Work required:
Output all of the entries exactly as written.

# # # # # # #

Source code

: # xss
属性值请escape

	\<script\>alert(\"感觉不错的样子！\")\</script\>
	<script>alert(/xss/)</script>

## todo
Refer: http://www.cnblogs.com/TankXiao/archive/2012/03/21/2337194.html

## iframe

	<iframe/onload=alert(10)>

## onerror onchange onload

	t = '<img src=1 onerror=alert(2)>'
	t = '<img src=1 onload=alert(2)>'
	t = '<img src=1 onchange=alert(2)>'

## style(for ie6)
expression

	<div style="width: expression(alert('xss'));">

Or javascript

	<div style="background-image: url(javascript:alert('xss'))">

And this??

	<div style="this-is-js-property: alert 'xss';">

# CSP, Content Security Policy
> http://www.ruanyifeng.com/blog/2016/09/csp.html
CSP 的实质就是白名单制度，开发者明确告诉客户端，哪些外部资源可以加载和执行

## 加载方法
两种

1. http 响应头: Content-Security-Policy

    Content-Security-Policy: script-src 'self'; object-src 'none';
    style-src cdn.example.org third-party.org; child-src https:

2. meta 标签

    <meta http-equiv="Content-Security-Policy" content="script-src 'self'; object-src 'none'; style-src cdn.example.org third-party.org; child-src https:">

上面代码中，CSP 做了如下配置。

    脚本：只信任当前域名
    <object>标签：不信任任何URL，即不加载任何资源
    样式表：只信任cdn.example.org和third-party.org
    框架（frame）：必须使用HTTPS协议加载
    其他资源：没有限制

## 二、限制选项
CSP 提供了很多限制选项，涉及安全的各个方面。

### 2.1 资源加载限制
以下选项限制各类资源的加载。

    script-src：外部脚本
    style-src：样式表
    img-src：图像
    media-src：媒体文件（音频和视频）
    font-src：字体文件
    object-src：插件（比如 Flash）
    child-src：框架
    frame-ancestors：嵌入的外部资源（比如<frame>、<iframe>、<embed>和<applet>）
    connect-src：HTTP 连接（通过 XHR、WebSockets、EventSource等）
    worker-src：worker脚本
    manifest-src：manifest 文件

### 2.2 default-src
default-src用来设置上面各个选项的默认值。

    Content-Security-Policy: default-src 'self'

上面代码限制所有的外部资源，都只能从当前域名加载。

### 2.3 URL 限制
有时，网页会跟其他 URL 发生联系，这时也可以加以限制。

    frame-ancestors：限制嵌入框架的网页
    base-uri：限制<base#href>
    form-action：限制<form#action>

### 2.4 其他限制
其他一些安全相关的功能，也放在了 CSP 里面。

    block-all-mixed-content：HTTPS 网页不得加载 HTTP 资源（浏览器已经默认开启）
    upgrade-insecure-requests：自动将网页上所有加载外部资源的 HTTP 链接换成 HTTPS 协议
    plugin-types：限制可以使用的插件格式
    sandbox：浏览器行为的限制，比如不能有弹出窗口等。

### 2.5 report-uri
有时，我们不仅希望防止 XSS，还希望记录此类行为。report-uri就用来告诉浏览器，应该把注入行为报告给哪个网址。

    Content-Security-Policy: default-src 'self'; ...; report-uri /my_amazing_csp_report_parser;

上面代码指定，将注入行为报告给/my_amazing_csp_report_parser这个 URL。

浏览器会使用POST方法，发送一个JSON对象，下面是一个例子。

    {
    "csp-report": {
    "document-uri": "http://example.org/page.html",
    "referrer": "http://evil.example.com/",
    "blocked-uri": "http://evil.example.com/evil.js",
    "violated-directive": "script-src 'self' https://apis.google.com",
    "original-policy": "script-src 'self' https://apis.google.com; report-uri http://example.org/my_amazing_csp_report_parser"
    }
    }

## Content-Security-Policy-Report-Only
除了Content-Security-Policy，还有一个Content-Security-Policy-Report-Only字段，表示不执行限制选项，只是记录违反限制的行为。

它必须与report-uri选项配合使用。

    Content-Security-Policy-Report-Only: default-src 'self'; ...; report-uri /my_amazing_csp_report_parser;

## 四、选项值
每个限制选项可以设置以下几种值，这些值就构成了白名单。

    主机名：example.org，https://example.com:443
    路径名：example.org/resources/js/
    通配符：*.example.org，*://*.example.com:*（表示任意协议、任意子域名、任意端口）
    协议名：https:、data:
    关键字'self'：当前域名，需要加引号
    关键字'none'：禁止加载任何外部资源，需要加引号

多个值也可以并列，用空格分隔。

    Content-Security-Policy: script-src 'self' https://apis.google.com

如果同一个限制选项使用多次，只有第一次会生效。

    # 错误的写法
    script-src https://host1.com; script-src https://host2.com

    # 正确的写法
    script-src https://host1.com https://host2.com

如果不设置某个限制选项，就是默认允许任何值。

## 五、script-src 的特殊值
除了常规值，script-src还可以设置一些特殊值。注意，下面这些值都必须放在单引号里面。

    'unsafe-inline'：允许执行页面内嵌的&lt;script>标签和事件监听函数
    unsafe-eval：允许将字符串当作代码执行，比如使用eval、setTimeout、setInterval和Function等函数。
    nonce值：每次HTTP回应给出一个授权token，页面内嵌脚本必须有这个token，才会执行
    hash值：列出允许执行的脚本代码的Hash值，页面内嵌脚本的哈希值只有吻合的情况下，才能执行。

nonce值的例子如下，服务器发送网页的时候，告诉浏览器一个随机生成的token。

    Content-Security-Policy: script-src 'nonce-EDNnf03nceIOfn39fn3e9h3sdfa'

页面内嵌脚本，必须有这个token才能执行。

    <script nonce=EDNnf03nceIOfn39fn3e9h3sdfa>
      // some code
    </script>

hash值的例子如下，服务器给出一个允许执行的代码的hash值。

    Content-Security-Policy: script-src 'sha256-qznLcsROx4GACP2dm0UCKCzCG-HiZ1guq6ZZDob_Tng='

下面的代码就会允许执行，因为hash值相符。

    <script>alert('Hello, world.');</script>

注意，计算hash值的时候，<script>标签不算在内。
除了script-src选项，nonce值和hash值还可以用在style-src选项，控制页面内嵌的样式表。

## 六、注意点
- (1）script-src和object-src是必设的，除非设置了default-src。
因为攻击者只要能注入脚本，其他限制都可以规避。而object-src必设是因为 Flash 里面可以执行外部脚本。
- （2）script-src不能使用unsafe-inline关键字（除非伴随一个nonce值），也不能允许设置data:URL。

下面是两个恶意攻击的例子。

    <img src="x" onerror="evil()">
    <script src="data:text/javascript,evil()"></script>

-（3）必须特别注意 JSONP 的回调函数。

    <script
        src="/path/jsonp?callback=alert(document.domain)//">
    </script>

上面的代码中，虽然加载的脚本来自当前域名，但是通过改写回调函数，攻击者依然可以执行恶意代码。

# # # # # # #

Task output:
Source code

: # xss
属性值请escape

	\<script\>alert(\"感觉不错的样子！\")\</script\>
	<script>alert(/xss/)</script>

## todo
Refer: http://www.cnblogs.com/TankXiao/archive/2012/03/21/2337194.html

## iframe

	<iframe/onload=alert(10)>

## onerror onchange onload

	t = '<img src=1 onerror=alert(2)>'
	t = '<img src=1 onload=alert(2)>'
	t = '<img src=1 onchange=alert(2)>'

## style(for ie6)
expression

	<div style="width: expression(alert('xss'));">

Or javascript

	<div style="background-image: url(javascript:alert('xss'))">

And this??

	<div style="this-is-js-property: alert 'xss';">

# CSP, Content Security Policy
> http://www.ruanyifeng.com/blog/2016/09/csp.html
CSP 的实质就是白名单制度，开发者明确告诉客户端，哪些外部资源可以加载和执行

## 加载方法
两种

1. http 响应头: Content-Security-Policy

    Content-Security-Policy: script-src 'self'; object-src 'none';
    style-src cdn.example.org third-party.org; child-src https:

2. meta 标签

    <meta http-equiv="Content-Security-Policy" content="script-src 'self'; object-src 'none'; style-src cdn.example.org third-party.org; child-src https:">

上面代码中，CSP 做了如下配置。

    脚本：只信任当前域名
    <object>标签：不信任任何URL，即不加载任何资源
    样式表：只信任cdn.example.org和third-party.org
    框架（frame）：必须使用HTTPS协议加载
    其他资源：没有限制

## 二、限制选项
CSP 提供了很多限制选项，涉及安全的各个方面。

### 2.1 资源加载限制
以下选项限制各类资源的加载。

    script-src：外部脚本
    style-src：样式表
    img-src：图像
    media-src：媒体文件（音频和视频）
    font-src：字体文件
    object-src：插件（比如 Flash）
    child-src：框架
    frame-ancestors：嵌入的外部资源（比如<frame>、<iframe>、<embed>和<applet>）
    connect-src：HTTP 连接（通过 XHR、WebSockets、EventSource等）
    worker-src：worker脚本
    manifest-src：manifest 文件

### 2.2 default-src
default-src用来设置上面各个选项的默认值。

    Content-Security-Policy: default-src 'self'

上面代码限制所有的外部资源，都只能从当前域名加载。

### 2.3 URL 限制
有时，网页会跟其他 URL 发生联系，这时也可以加以限制。

    frame-ancestors：限制嵌入框架的网页
    base-uri：限制<base#href>
    form-action：限制<form#action>

### 2.4 其他限制
其他一些安全相关的功能，也放在了 CSP 里面。

    block-all-mixed-content：HTTPS 网页不得加载 HTTP 资源（浏览器已经默认开启）
    upgrade-insecure-requests：自动将网页上所有加载外部资源的 HTTP 链接换成 HTTPS 协议
    plugin-types：限制可以使用的插件格式
    sandbox：浏览器行为的限制，比如不能有弹出窗口等。

### 2.5 report-uri
有时，我们不仅希望防止 XSS，还希望记录此类行为。report-uri就用来告诉浏览器，应该把注入行为报告给哪个网址。

    Content-Security-Policy: default-src 'self'; ...; report-uri /my_amazing_csp_report_parser;

上面代码指定，将注入行为报告给/my_amazing_csp_report_parser这个 URL。

浏览器会使用POST方法，发送一个JSON对象，下面是一个例子。

    {
    "csp-report": {
    "document-uri": "http://example.org/page.html",
    "referrer": "http://evil.example.com/",
    "blocked-uri": "http://evil.example.com/evil.js",
    "violated-directive": "script-src 'self' https://apis.google.com",
    "original-policy": "script-src 'self' https://apis.google.com; report-uri http://example.org/my_amazing_csp_report_parser"
    }
    }

## Content-Security-Policy-Report-Only
除了Content-Security-Policy，还有一个Content-Security-Policy-Report-Only字段，表示不执行限制选项，只是记录违反限制的行为。

它必须与report-uri选项配合使用。

    Content-Security-Policy-Report-Only: default-src 'self'; ...; report-uri /my_amazing_csp_report_parser;

## 四、选项值
每个限制选项可以设置以下几种值，这些值就构成了白名单。

    主机名：example.org，https://example.com:443
    路径名：example.org/resources/js/
    通配符：*.example.org，*://*.example.com:*（表示任意协议、任意子域名、任意端口）
    协议名：https:、data:
    关键字'self'：当前域名，需要加引号
    关键字'none'：禁止加载任何外部资源，需要加引号

多个值也可以并列，用空格分隔。

    Content-Security-Policy: script-src 'self' https://apis.google.com

如果同一个限制选项使用多次，只有第一次会生效。

    # 错误的写法
    script-src https://host1.com; script-src https://host2.com

    # 正确的写法
    script-src https://host1.com https://host2.com

如果不设置某个限制选项，就是默认允许任何值。

## 五、script-src 的特殊值
除了常规值，script-src还可以设置一些特殊值。注意，下面这些值都必须放在单引号里面。

    'unsafe-inline'：允许执行页面内嵌的&lt;script>标签和事件监听函数
    unsafe-eval：允许将字符串当作代码执行，比如使用eval、setTimeout、setInterval和Function等函数。
    nonce值：每次HTTP回应给出一个授权token，页面内嵌脚本必须有这个token，才会执行
    hash值：列出允许执行的脚本代码的Hash值，页面内嵌脚本的哈希值只有吻合的情况下，才能执行。

nonce值的例子如下，服务器发送网页的时候，告诉浏览器一个随机生成的token。

    Content-Security-Policy: script-src 'nonce-EDNnf03nceIOfn39fn3e9h3sdfa'

页面内嵌脚本，必须有这个token才能执行。

    <script nonce=EDNnf03nceIOfn39fn3e9h3sdfa>
      // some code
    </script>

hash值的例子如下，服务器给出一个允许执行的代码的hash值。

    Content-Security-Policy: script-src 'sha256-qznLcsROx4GACP2dm0UCKCzCG-HiZ1guq6ZZDob_Tng='

下面的代码就会允许执行，因为hash值相符。

    <script>alert('Hello, world.');</script>

注意，计算hash值的时候，<script>标签不算在内。
除了script-src选项，nonce值和hash值还可以用在style-src选项，控制页面内嵌的样式表。

## 六、注意点
- (1）script-src和object-src是必设的，除非设置了default-src。
因为攻击者只要能注入脚本，其他限制都可以规避。而object-src必设是因为 Flash 里面可以执行外部脚本。
- （2）script-src不能使用unsafe-inline关键字（除非伴随一个nonce值），也不能允许设置data:URL。

下面是两个恶意攻击的例子。

    <img src="x" onerror="evil()">
    <script src="data:text/javascript,evil()"></script>

-（3）必须特别注意 JSONP 的回调函数。

    <script
        src="/path/jsonp?callback=alert(document.domain)//">
    </script>

上面的代码中，虽然加载的脚本来自当前域名，但是通过改写回调函数，攻击者依然可以执行恶意代码。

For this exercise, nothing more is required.